There is a limited list of Community Canneries here:

http://www.pickyourown.org/canneries.htm

and here's a list of canneries in VA:

http://www.fst.vt.edu/extension/valu.../commcan1.html

These don't list LDS canneries that can often be used if you ask - even if you aren't  a Mormon.

Does anyone know of other sites that list canneries?

-t

----------


## Dieseler

> There is a limited list of Community Canneries here:
> 
> http://www.pickyourown.org/canneries.htm
> 
> and here's a list of canneries in VA:
> 
> http://www.fst.vt.edu/extension/valu.../commcan1.html
> 
> These don't list LDS canneries that can often be used if you ask - even if you aren't  a Mormon.
> ...


Thats a great site all around!
Once again Thanks tangent.

----------


## tmosley

None in Texas

----------


## Sandra

Can't you can at home?

----------


## tmosley

> Can't you can at home?


I can, but I need glass jars and such, and tend to lose some.  Industrial style canneries would use cheaper materials, so I could get a lot more done.

Last year I lost about 1/4 of my food due to broken jars and bad seals.  I had access to about 20 times as much as I processed, possibly a lot more if the results were positive.

----------


## Sandra

I've been dehydrating.

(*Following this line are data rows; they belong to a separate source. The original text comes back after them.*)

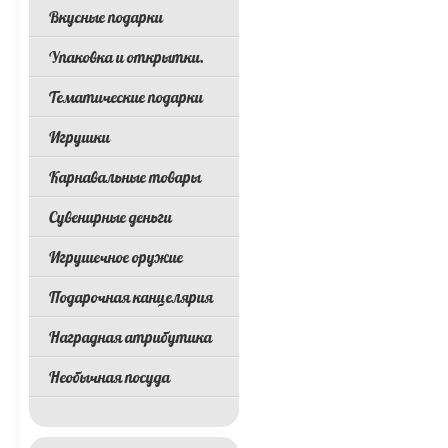
Вкусные подарки
Упаковка и открытки.
Тематические подарки
Игрушки
Карнавальные товары
Сувенирные деньги
Игрушечное оружие
Подарочная канцелярия
Наградная атрибутика
Необычная посуда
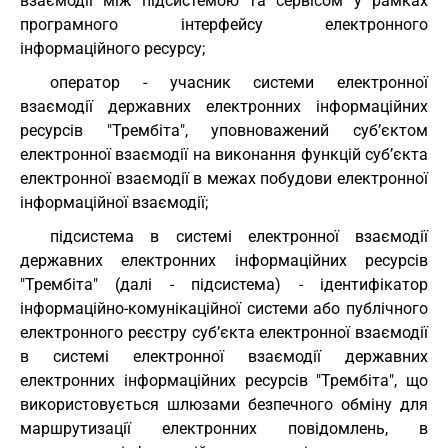
взаємодії між підсистемою та сервісом у рамках
програмного інтерфейсу електронного
інформаційного ресурсу;
оператор - учасник системи електронної
взаємодії державних електронних інформаційних
ресурсів "Трембіта", уповноважений суб’єктом
електронної взаємодії на виконання функцій суб’єкта
електронної взаємодії в межах побудови електронної
інформаційної взаємодії;
підсистема в системі електронної взаємодії
державних електронних інформаційних ресурсів
"Трембіта" (далі - підсистема) - ідентифікатор
інформаційно-комунікаційної системи або публічного
електронного реєстру суб’єкта електронної взаємодії
в системі електронної взаємодії державних
електронних інформаційних ресурсів "Трембіта", що
використовується шлюзами безпечного обміну для
маршрутизації електронних повідомлень, в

The hurricane busted all of our jars. I'm a fig freak and now they're all gone. I hate dehydrated figs though.

----------


## Athan

> I can, but I need glass jars and such, and tend to lose some.  Industrial style canneries would use cheaper materials, so I could get a lot more done.
> 
> Last year I lost about 1/4 of my food due to broken jars and bad seals.  I had access to about 20 times as much as I processed, possibly a lot more if the results were positive.

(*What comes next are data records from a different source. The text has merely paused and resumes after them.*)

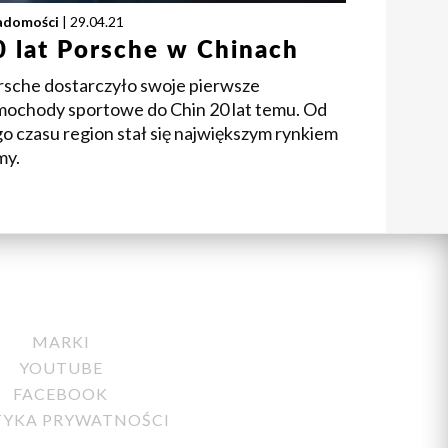
adomości
| 29.04.21
0 lat Porsche w Chinach
rsche dostarczyło swoje pierwsze
mochody sportowe do Chin 20 lat temu. Od
o czasu region stał się największym rynkiem
my.
MARKI
YOUTUBE
FACEBOOK
TYKA PRYWATNOŚCI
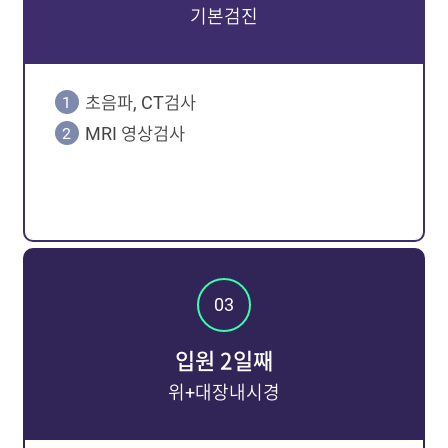
기본검진
초음파, CT검사
MRI 영상검사
입원 2일째
위+대장내시경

1. Get a glass jar and tin lid.

2. Can your $#@!.

3. Put to heat till $#@!ing hot.

4. Screw on lid (With mittens silly)

5. Freeze that son of a bitch.

The hot/cold temperatures will create a vacuum for you.

----------


## tmosley

It had bad seals because some of the food boiled over and left veg material running across the seal.  You don't have to freeze it.  In fact, if you froze it, you could burst your jars due to water ice expansion.

----------